For me, the perfect Thanksgiving morning would include a hardy breakfast followed by family, friends and myself lacing ’ em up and playing some good ol’ backyard football.
The smell of the grass, the crisp morning air, the good-natured jawing and laying out grandma as she tries to run a slant pattern across my zone. There are no defenseless receiver penalties in my family.
But this year, that wasn’t the case. This Thanksgiving, I woke up, had an apple and an orange, drank a big glass of water and headed to something that carried more purpose than getting in a cheap shot on a beloved relative.
I ran in the seventh annual Michael Bratton II Turkey Trot along with about 1,800 others. It was my first time running the event, and if you have read my previous columns, you know I detest running, but for this cause and for the Bratton family, I gladly strapped on my running shoes and took to trotting.
In its seventh year, the Turkey Trot is as strong as ever, and the message is still as powerful as ever.

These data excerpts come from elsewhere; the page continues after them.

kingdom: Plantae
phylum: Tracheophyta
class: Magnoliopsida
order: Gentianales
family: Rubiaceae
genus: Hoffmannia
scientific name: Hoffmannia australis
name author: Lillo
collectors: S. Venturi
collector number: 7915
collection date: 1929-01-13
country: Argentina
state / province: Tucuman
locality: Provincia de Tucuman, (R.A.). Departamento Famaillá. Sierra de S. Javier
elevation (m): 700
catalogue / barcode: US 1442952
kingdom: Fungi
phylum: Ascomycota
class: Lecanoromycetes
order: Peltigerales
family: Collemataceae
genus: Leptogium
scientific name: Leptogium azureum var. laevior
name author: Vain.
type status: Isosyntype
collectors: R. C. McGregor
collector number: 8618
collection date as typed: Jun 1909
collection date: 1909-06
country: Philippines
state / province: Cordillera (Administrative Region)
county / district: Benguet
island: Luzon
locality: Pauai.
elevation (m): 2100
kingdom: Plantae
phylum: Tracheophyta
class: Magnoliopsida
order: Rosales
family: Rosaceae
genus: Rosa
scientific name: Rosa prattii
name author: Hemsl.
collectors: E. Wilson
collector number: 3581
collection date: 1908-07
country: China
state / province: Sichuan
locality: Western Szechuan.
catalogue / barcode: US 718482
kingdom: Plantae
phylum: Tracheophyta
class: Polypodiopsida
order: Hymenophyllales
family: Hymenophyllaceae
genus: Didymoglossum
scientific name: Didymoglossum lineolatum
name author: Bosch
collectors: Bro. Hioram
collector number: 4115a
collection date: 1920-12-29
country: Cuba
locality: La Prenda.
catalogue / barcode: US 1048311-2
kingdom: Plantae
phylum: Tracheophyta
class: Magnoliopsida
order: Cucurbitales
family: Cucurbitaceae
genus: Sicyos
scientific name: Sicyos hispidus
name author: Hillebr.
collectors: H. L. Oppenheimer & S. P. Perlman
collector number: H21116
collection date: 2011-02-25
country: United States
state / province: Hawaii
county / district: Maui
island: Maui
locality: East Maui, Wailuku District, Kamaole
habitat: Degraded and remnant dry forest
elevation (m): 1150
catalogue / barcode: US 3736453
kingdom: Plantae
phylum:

As Michael Bratton Sr. addressed the masses, talking of his son who took his own life in 2006, my heart sank. The loss of a child seems so unbearable, I quiver just thinking about it.
But what the entire Bratton family has done has allowed hope and positivity to sprout from its loss.
The Turkey Trot has captured the attention of this community, and has helped to prevent and combat depression. The Turkey Trot is completely nonprofit, sending funds raised from the event to Nevada Union programs as well as Anew Day, a counseling service for individuals and groups.
This is one of the many reasons I love sports and, even more so, community sports.
Name another event in town that could draw nearly 2,000 people at 7:30 a.m. that involves running. Outside of the Barbara Schmidt Millar Triathlon, I can’t.
The Turkey Trot has become a tradition in this area — a tradition that is growing, allowing the Brattons’ tragedy to become a beacon of hope for so many others. And as the Turkey Trot continues to grow, the message sent gets louder and louder, and the memory of Michael Bratton II will last longer and longer.
During the winter months many experience the extreme emotional highs and lows that accompany life during the holiday season, and if you find yourself mired in the lows, please don’t be afraid or ashamed to seek help. There are several places locally to get help if needed. There is the Nevada County Crisis Line, (530) 265-5811, available 24 hours a day everyday, and of course Anew Day, which can be reached at (530) 271-1100.
So this Thanksgiving that I am spending at my desk at The Union, I am thankful for the Turkey Trot and all the good it does and I’m thankful to be part of such a strong, supportive and athletics-inspired community. And next year when the Turkey Trot rolls around, I will definitely … volunteer. Like I said, great cause, but I truly loathe running.